**DATASET ENTRIES:**
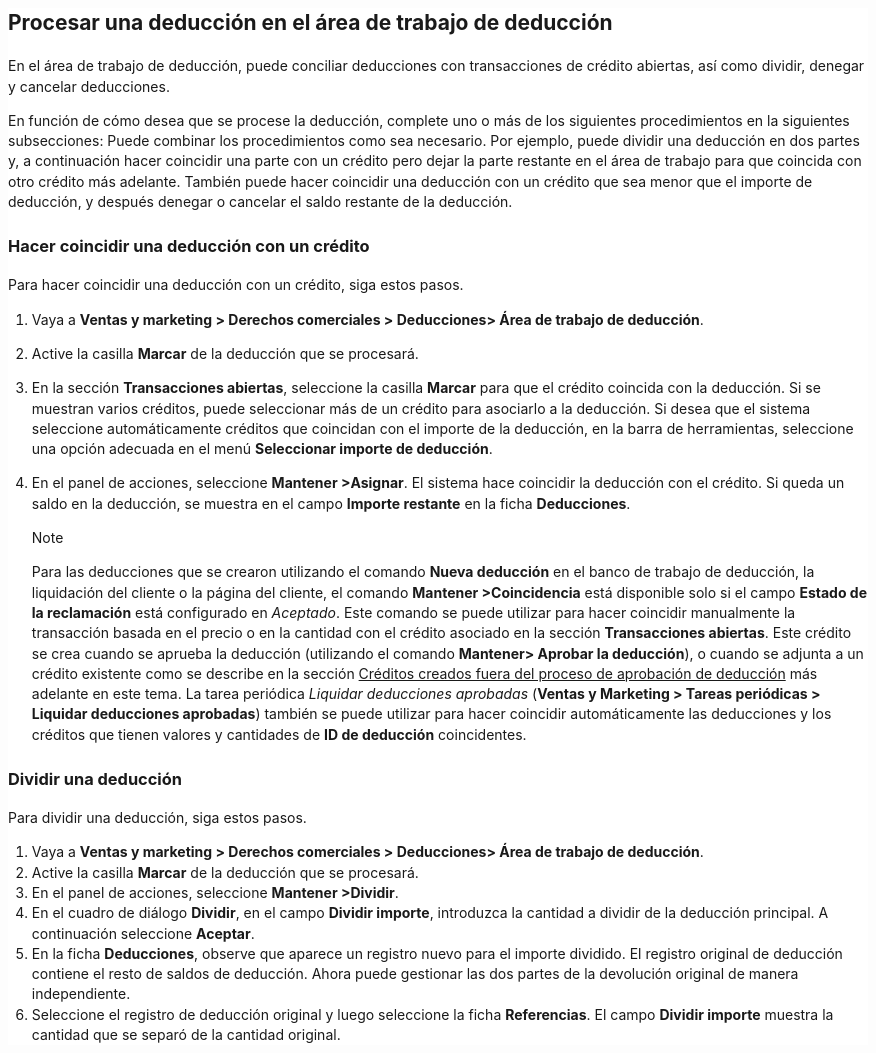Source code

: ## <a name="process-a-deduction-on-the-deduction-workbench"></a>Procesar una deducción en el área de trabajo de deducción

En el área de trabajo de deducción, puede conciliar deducciones con transacciones de crédito abiertas, así como dividir, denegar y cancelar deducciones.

En función de cómo desea que se procese la deducción, complete uno o más de los siguientes procedimientos en la siguientes subsecciones: Puede combinar los procedimientos como sea necesario. Por ejemplo, puede dividir una deducción en dos partes y, a continuación hacer coincidir una parte con un crédito pero dejar la parte restante en el área de trabajo para que coincida con otro crédito más adelante. También puede hacer coincidir una deducción con un crédito que sea menor que el importe de deducción, y después denegar o cancelar el saldo restante de la deducción.

### <a name="match-a-deduction-to-a-credit"></a>Hacer coincidir una deducción con un crédito

Para hacer coincidir una deducción con un crédito, siga estos pasos.

1. Vaya a **Ventas y marketing \> Derechos comerciales \> Deducciones\> Área de trabajo de deducción**.
1. Active la casilla **Marcar** de la deducción que se procesará.
1. En la sección **Transacciones abiertas**, seleccione la casilla **Marcar** para que el crédito coincida con la deducción. Si se muestran varios créditos, puede seleccionar más de un crédito para asociarlo a la deducción. Si desea que el sistema seleccione automáticamente créditos que coincidan con el importe de la deducción, en la barra de herramientas, seleccione una opción adecuada en el menú **Seleccionar importe de deducción**.
1. En el panel de acciones, seleccione **Mantener  \>Asignar**. El sistema hace coincidir la deducción con el crédito. Si queda un saldo en la deducción, se muestra en el campo **Importe restante** en la ficha **Deducciones**.

    > [!NOTE]
    > Para las deducciones que se crearon utilizando el comando **Nueva deducción** en el banco de trabajo de deducción, la liquidación del cliente o la página del cliente, el comando **Mantener \>Coincidencia** está disponible solo si el campo **Estado de la reclamación** está configurado en *Aceptado*. Este comando se puede utilizar para hacer coincidir manualmente la transacción basada en el precio o en la cantidad con el crédito asociado en la sección **Transacciones abiertas**. Este crédito se crea cuando se aprueba la deducción (utilizando el comando **Mantener\> Aprobar la deducción**), o cuando se adjunta a un crédito existente como se describe en la sección [Créditos creados fuera del proceso de aprobación de deducción](#credits-outside-approval) más adelante en este tema. La tarea periódica *Liquidar deducciones aprobadas* (**Ventas y Marketing \> Tareas periódicas \> Liquidar deducciones aprobadas**) también se puede utilizar para hacer coincidir automáticamente las deducciones y los créditos que tienen valores y cantidades de **ID de deducción** coincidentes.

### <a name="split-a-deduction"></a>Dividir una deducción

Para dividir una deducción, siga estos pasos.

1. Vaya a **Ventas y marketing \> Derechos comerciales \> Deducciones\> Área de trabajo de deducción**.
1. Active la casilla **Marcar** de la deducción que se procesará.
1. En el panel de acciones, seleccione **Mantener  \>Dividir**.
1. En el cuadro de diálogo **Dividir**, en el campo **Dividir importe**, introduzca la cantidad a dividir de la deducción principal. A continuación seleccione **Aceptar**.
1. En la ficha **Deducciones**, observe que aparece un registro nuevo para el importe dividido. El registro original de deducción contiene el resto de saldos de deducción. Ahora puede gestionar las dos partes de la devolución original de manera independiente.
1. Seleccione el registro de deducción original y luego seleccione la ficha **Referencias**. El campo **Dividir importe** muestra la cantidad que se separó de la cantidad original.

**EXERCISE GOAL:**
Only lines with the string "restante" are wanted; please find each one in the listing and copy it.

**TASK OUTPUT:**
En función de cómo desea que se procese la deducción, complete uno o más de los siguientes procedimientos en la siguientes subsecciones: Puede combinar los procedimientos como sea necesario. Por ejemplo, puede dividir una deducción en dos partes y, a continuación hacer coincidir una parte con un crédito pero dejar la parte restante en el área de trabajo para que coincida con otro crédito más adelante. También puede hacer coincidir una deducción con un crédito que sea menor que el importe de deducción, y después denegar o cancelar el saldo restante de la deducción.
1. En el panel de acciones, seleccione **Mantener  \>Asignar**. El sistema hace coincidir la deducción con el crédito. Si queda un saldo en la deducción, se muestra en el campo **Importe restante** en la ficha **Deducciones**.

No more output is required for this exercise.